Reihan, Shaked, Mon 9.2.09, Morning

Observers: 
Lea R. and Anna N. S.
09/02/2009
|
Morning
Devorah K.
06:15 A'anin
Twenty people are waiting at this hour for "the privilege" of going through to their land; all together fewer than forty people go through the CP this morning -- out of 800 landowners. People keep repeating the complaint that new permits are not issued when the permit they have is no longer valid. That is the way it is when the occupier is sovereign to decide that the agricultural season is over. People are very worried and we have no answers.

The inspection procedures are as usual: The soldiers inspect the documents and the lists they have in hand. In the afternoon, they will note which of those who left in the morning have come back. A person from the DCO makes decisions about doubtful cases. A tractor with a sack of flour or sheep fodder is required to return it to his house. This cannot be taken through the CP. Afterwards, the soldier explains to us that he cannot know what is in the sack and that is why he does not take a chance. And apart from that, he tells us to get out (of his military area).

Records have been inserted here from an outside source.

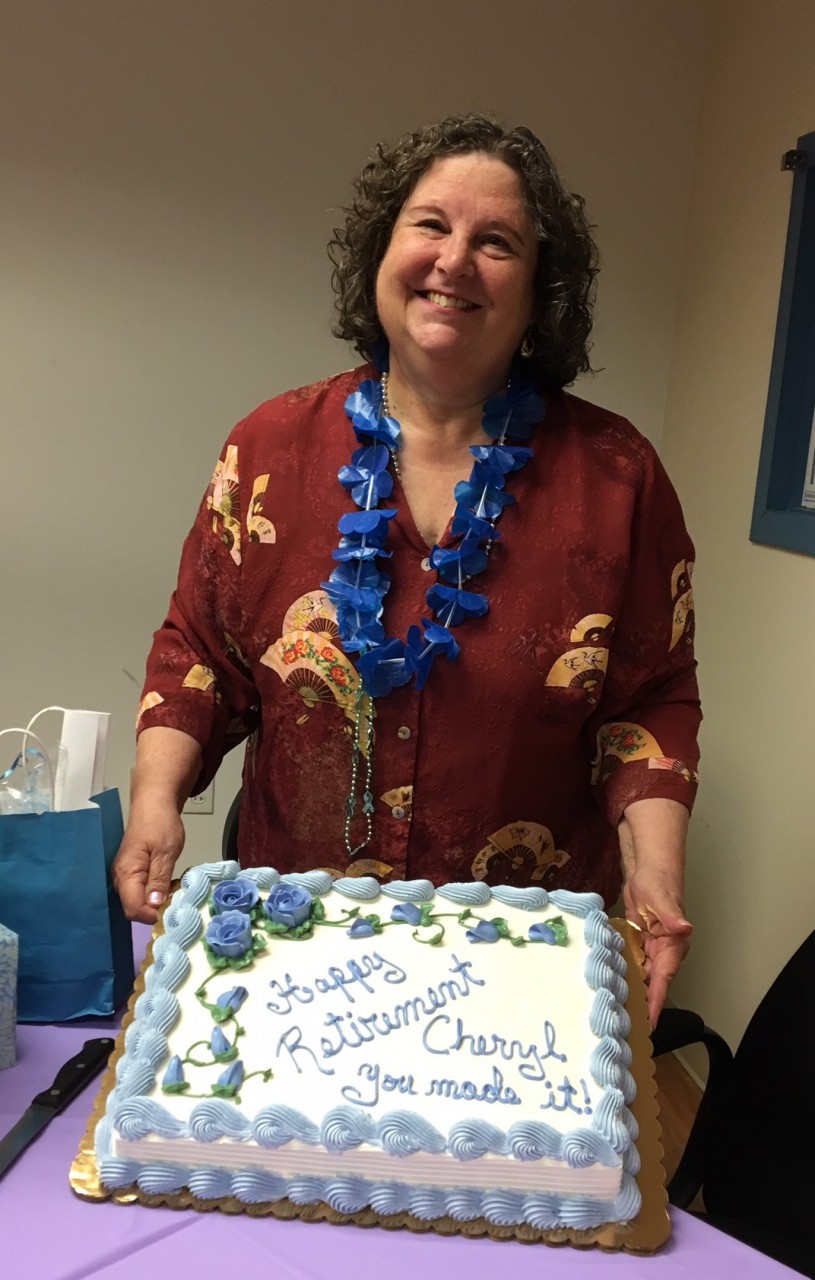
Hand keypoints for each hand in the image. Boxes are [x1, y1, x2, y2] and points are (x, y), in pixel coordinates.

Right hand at [112, 800, 184, 923]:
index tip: (171, 909)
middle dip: (153, 910)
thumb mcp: (166, 852)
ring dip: (154, 903)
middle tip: (175, 901)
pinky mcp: (130, 874)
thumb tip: (154, 905)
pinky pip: (139, 892)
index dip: (151, 914)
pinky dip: (153, 894)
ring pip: (137, 902)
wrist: (153, 805)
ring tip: (172, 893)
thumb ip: (159, 880)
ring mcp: (123, 876)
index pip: (133, 908)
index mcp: (126, 874)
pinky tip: (166, 887)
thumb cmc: (160, 825)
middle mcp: (119, 878)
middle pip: (133, 908)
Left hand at [623, 875, 691, 1025]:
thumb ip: (672, 916)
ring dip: (631, 990)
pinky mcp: (639, 941)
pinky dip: (623, 972)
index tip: (650, 1023)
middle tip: (626, 1026)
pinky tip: (609, 984)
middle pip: (652, 983)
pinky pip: (632, 962)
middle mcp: (663, 951)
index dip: (656, 1001)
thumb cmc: (659, 882)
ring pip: (641, 974)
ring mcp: (650, 947)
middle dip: (642, 1003)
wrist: (648, 869)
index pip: (664, 979)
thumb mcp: (662, 900)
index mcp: (672, 946)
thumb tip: (685, 928)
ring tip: (616, 1012)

The Hummers parked in the CP are kept running throughout all the time they are there. The explanation is that if they are shut off, it is hard to start them again. That sounds really funny.

06:30 Those who are waiting go to the center of the CP. A woman who goes through with her son asks to go back. Both of them are tense. If they allow her to go back and her son remains by himself, will they make trouble for him on his way back? Another man, who was called to come back home by his wife who is ill, is also waiting for the right time to ask the soldiers for a favor. The most important thing is not make them angry. The tension, the doubt and the need to do what the soldiers want, are characteristic of the occupation and the oppression, even when we make the mistake of thinking that "everything is o.k." and there are no "special problems", which was our experience of things during the morning. In the morning, we heard an opinion that this CP will be closed in the near future. That is what was being said at the CP gate. Whether or not it is true -- people are stressed.

07:15 Tura (Shaked) CP 
The passage is at its height. People are going through in both directions. Today, fewer farmers are going through to the seamline zone -- or perhaps they have already gone through? It seem that the non-renewal of the permits is true here too. Most of those going through are pupils from school and students. The security guard is at his post; with his gun cocked and field glasses, he is alert to every kind of evil you can expect. People go through opposite the rifle. What can they be thinking of then?
07:45 New Barta'a (Reihan) CP
Again we hear complaints about the delays at the Ameriha CP. People who arrive are very upset because they are late for work. At the DCO, they promised to find out about this .... well, so they promised! The traffic of those going to Barta'a is light but flowing steadily. In the morning, according to those who are there now, there was a traffic jam inside and they were delayed more than usual; but now things are "o.k." The driver of a pickup truck asks about the elections tomorrow and spills out his anger about the children murdered in Gaza. He is certain that the Israeli GSS will 'take care' of Obama if and when the Americans will force us to retreat from the occupied territories. He is very angry that he is forced to wait for hours until they call him, and in the meanwhile the settlers go through in a second with everybody at the CP saluting the masters of the land. And as to himself -- his mother is ill and he was called on to come to her aid, and nobody cares about his problem; they only tell him to "wait patiently."

08:45 We left, taking the depression home with us.